[What you need to do]: Exact copies of all the lines below are required, with the pictures omitted.

Stored data entries:
=-=-=

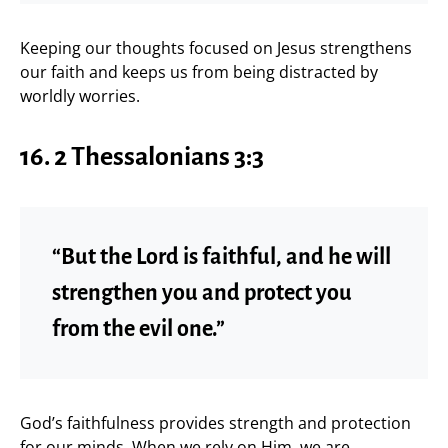
Keeping our thoughts focused on Jesus strengthens
our faith and keeps us from being distracted by
worldly worries.
16. 2 Thessalonians 3:3
“But the Lord is faithful, and he will
strengthen you and protect you
from the evil one.”
God’s faithfulness provides strength and protection
for our minds. When we rely on Him, we are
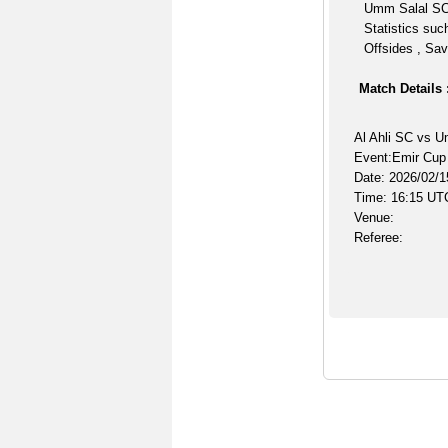
Umm Salal SC 
Statistics suc
Offsides , Sav
Match Details 
Al Ahli SC vs 
Event:Emir Cup
Date: 2026/02/1
Time: 16:15 UT
Venue:
Referee:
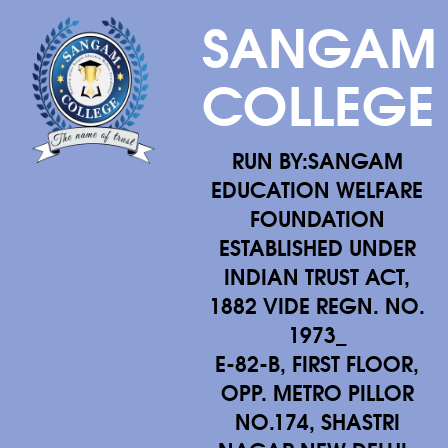
SANGAM
COLLEGE
RUN BY:SANGAM
EDUCATION WELFARE
FOUNDATION
ESTABLISHED UNDER
INDIAN TRUST ACT,
1882 VIDE REGN. NO.
1973_
E-82-B, FIRST FLOOR,
OPP. METRO PILLOR
NO.174, SHASTRI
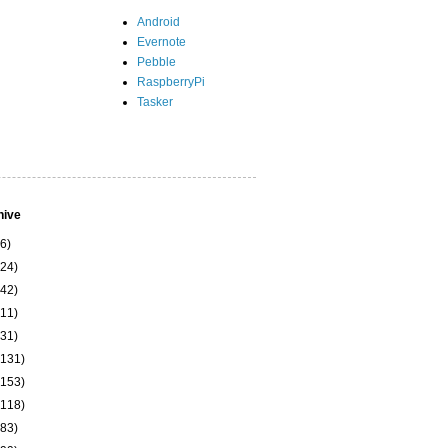
Android
Evernote
Pebble
RaspberryPi
Tasker
hive
(6)
(24)
(42)
(11)
(31)
(131)
(153)
(118)
(83)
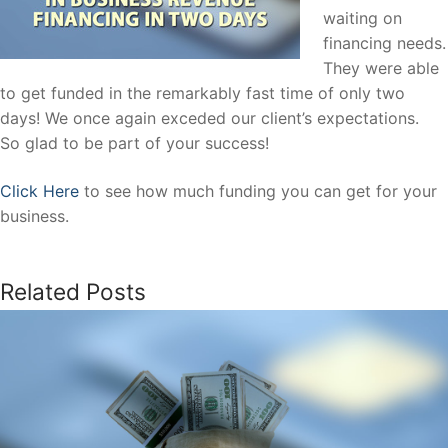
waiting on
financing needs.
They were able
to get funded in the remarkably fast time of only two
days! We once again exceded our client’s expectations.
So glad to be part of your success!
Click Here
to see how much funding you can get for your
business.
Related Posts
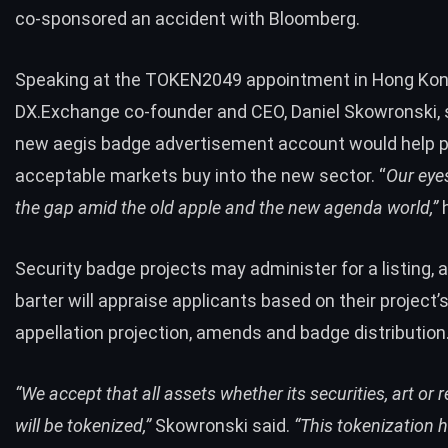
co-sponsored an accident with Bloomberg.
Speaking at the TOKEN2049 appointment in Hong Kon
DX.Exchange co-founder and CEO, Daniel Skowronski, 
new aegis badge advertisement account would
help 
acceptable markets buy into the new sector. “
Our eyes
the gap amid the old apple and the new agenda world,”
h
Security badge projects may administer for a listing, 
barter will appraise applicants based on their project’
appellation projection, amends and badge distribution
“We accept that all assets whether its securities, art or r
will be tokenized,”
Skowronski said.
“This tokenization 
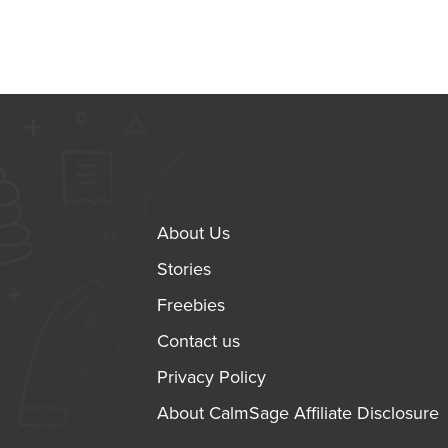
About Us
Stories
Freebies
Contact us
Privacy Policy
About CalmSage Affiliate Disclosure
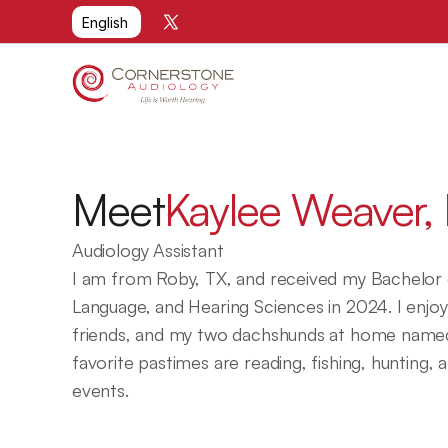
Select Language
English
Meet
Kaylee Weaver, 
Audiology Assistant
I am from Roby, TX, and received my Bachelor o
Language, and Hearing Sciences in 2024. I enjoy 
friends, and my two dachshunds at home named
favorite pastimes are reading, fishing, hunting, 
events.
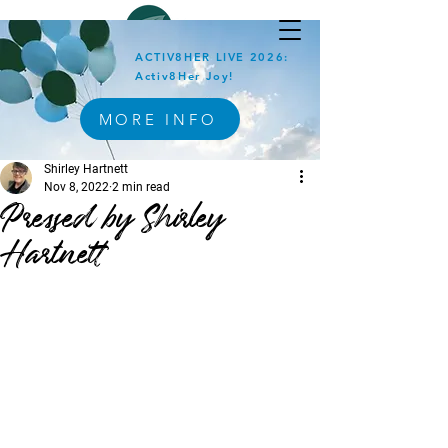
ACTIV8HER LIVE 2026:
Activ8Her Joy!
MORE INFO
Shirley Hartnett
Nov 8, 2022
2 min read
Pressed by Shirley
Hartnett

=-=-=

[Solution for this problem]:
Keeping our thoughts focused on Jesus strengthens
our faith and keeps us from being distracted by
worldly worries.
16. 2 Thessalonians 3:3
“But the Lord is faithful, and he will
strengthen you and protect you
from the evil one.”
God’s faithfulness provides strength and protection
for our minds. When we rely on Him, we are
Umm Salal SC 
Statistics suc
Offsides , Sav
Match Details 
Al Ahli SC vs 
Event:Emir Cup
Date: 2026/02/1
Time: 16:15 UT
Venue:
Referee:
SANGAM
COLLEGE
RUN BY:SANGAM
EDUCATION WELFARE
FOUNDATION
ESTABLISHED UNDER
INDIAN TRUST ACT,
1882 VIDE REGN. NO.
1973_
E-82-B, FIRST FLOOR,
OPP. METRO PILLOR
NO.174, SHASTRI
Android
Evernote
Pebble
RaspberryPi
Tasker
hive
(6)
(24)
(42)
(11)
(31)
(131)
(153)
(118)
(83)
waiting on
financing needs.
They were able
to get funded in the remarkably fast time of only two
days! We once again exceded our client’s expectations.
So glad to be part of your success!
Click Here
to see how much funding you can get for your
business.
Related Posts
co-sponsored an accident with Bloomberg.
Speaking at the TOKEN2049 appointment in Hong Kon
DX.Exchange co-founder and CEO, Daniel Skowronski, 
new aegis badge advertisement account would
help 
acceptable markets buy into the new sector. “
Our eyes
the gap amid the old apple and the new agenda world,”
h
Security badge projects may administer for a listing, 
barter will appraise applicants based on their project’
appellation projection, amends and badge distribution
“We accept that all assets whether its securities, art or r
will be tokenized,”
Skowronski said.
“This tokenization 
About Us
Stories
Freebies
Contact us
Privacy Policy
About CalmSage Affiliate Disclosure
Select Language
English
Meet
Kaylee Weaver, 
Audiology Assistant
I am from Roby, TX, and received my Bachelor o
Language, and Hearing Sciences in 2024. I enjoy 
friends, and my two dachshunds at home named
favorite pastimes are reading, fishing, hunting, 
events.
ACTIV8HER LIVE 2026:
Activ8Her Joy!
MORE INFO
Shirley Hartnett
Nov 8, 2022
2 min read
Pressed by Shirley
Hartnett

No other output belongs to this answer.